*About this exercise:* Among the records that follow, find the line with "It operates on" and the line with "BISOS Repo Object". Set down those lines and all lines between them exactly, without adding anything.

[Saved entries]

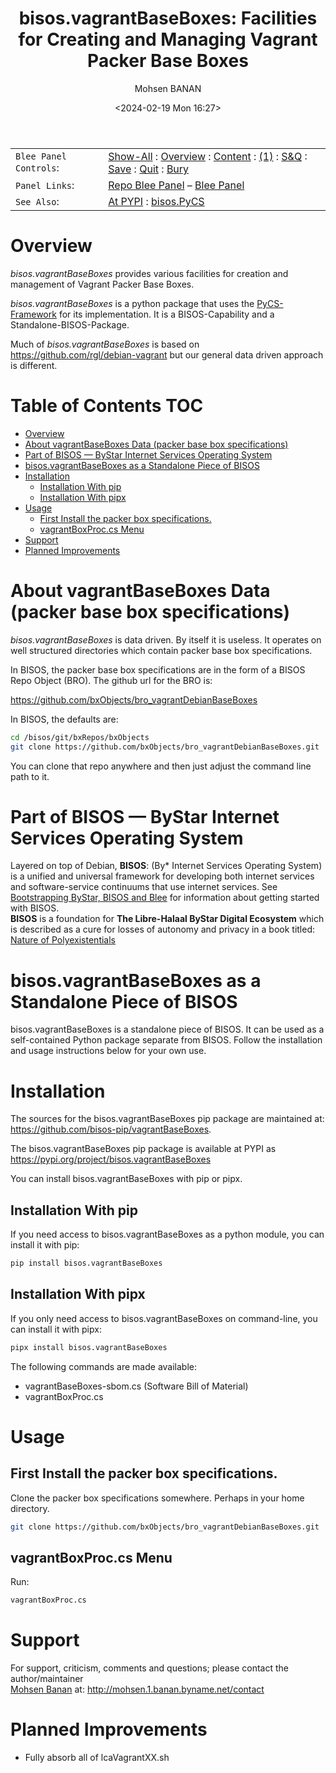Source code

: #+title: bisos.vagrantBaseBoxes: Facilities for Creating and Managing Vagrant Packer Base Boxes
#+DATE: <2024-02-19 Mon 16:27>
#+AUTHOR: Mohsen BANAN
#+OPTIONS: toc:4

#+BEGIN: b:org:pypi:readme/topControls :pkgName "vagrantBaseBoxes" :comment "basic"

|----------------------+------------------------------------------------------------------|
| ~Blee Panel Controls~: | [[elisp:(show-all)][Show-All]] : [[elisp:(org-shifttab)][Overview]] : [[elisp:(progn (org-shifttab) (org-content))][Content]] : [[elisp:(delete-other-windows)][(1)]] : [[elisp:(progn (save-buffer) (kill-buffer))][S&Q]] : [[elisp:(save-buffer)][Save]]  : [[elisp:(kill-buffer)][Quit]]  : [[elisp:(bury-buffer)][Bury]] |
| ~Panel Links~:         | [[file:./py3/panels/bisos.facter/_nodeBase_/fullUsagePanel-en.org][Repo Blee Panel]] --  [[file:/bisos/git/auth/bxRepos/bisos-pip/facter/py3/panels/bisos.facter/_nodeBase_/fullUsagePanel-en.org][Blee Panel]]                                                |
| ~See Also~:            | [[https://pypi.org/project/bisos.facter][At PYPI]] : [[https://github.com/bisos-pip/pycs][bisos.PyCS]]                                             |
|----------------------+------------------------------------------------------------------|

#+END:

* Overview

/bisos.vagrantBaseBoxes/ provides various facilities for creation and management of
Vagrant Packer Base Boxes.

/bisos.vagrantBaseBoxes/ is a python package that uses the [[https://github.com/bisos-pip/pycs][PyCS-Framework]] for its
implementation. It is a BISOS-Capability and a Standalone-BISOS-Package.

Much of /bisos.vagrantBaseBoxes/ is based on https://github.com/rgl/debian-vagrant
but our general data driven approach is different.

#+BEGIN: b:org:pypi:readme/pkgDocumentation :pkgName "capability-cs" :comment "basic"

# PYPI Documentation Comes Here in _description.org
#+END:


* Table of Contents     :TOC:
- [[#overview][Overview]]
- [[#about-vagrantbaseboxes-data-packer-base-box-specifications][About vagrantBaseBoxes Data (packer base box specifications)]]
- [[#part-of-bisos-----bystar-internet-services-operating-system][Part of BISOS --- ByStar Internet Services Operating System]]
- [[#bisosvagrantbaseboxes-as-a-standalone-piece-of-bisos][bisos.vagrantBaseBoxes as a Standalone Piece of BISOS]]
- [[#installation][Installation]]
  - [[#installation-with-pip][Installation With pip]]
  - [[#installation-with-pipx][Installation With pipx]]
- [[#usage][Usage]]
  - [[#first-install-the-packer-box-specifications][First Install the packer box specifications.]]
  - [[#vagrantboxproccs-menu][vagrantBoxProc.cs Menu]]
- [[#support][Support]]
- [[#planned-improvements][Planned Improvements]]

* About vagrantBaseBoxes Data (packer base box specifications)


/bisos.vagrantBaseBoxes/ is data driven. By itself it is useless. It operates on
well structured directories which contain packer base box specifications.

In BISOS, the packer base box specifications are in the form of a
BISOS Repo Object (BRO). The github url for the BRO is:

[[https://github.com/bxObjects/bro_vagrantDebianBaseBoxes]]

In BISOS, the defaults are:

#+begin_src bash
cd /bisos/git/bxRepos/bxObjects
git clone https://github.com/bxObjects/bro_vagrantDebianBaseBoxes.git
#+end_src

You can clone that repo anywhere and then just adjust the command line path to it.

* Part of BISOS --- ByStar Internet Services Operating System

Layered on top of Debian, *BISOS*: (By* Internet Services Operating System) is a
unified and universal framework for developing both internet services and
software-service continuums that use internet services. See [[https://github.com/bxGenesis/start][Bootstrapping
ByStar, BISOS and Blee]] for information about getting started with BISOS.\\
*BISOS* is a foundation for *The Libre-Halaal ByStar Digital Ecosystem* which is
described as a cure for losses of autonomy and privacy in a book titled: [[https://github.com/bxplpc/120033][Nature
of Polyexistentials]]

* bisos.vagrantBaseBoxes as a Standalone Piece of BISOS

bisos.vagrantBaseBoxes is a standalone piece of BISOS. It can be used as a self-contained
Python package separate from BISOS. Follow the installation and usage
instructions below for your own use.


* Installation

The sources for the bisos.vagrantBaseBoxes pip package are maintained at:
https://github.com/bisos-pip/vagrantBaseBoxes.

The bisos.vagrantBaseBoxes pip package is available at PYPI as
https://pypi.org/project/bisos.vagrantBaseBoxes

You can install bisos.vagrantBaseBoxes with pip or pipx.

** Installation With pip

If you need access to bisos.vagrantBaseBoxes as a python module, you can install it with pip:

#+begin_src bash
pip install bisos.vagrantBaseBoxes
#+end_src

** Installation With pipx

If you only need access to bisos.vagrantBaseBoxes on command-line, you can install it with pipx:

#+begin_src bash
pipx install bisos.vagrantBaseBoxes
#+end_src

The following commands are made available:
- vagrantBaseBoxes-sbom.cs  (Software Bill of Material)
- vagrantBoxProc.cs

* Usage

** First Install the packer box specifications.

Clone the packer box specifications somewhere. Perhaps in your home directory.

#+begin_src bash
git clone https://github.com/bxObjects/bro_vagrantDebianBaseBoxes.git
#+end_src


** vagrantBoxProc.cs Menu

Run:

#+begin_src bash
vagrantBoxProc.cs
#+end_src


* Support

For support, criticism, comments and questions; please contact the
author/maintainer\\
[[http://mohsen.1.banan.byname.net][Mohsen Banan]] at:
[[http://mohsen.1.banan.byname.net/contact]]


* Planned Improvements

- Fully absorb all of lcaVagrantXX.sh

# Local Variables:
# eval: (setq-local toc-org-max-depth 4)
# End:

*Result below:*
/bisos.vagrantBaseBoxes/ is data driven. By itself it is useless. It operates on
well structured directories which contain packer base box specifications.

In BISOS, the packer base box specifications are in the form of a
BISOS Repo Object (BRO). The github url for the BRO is:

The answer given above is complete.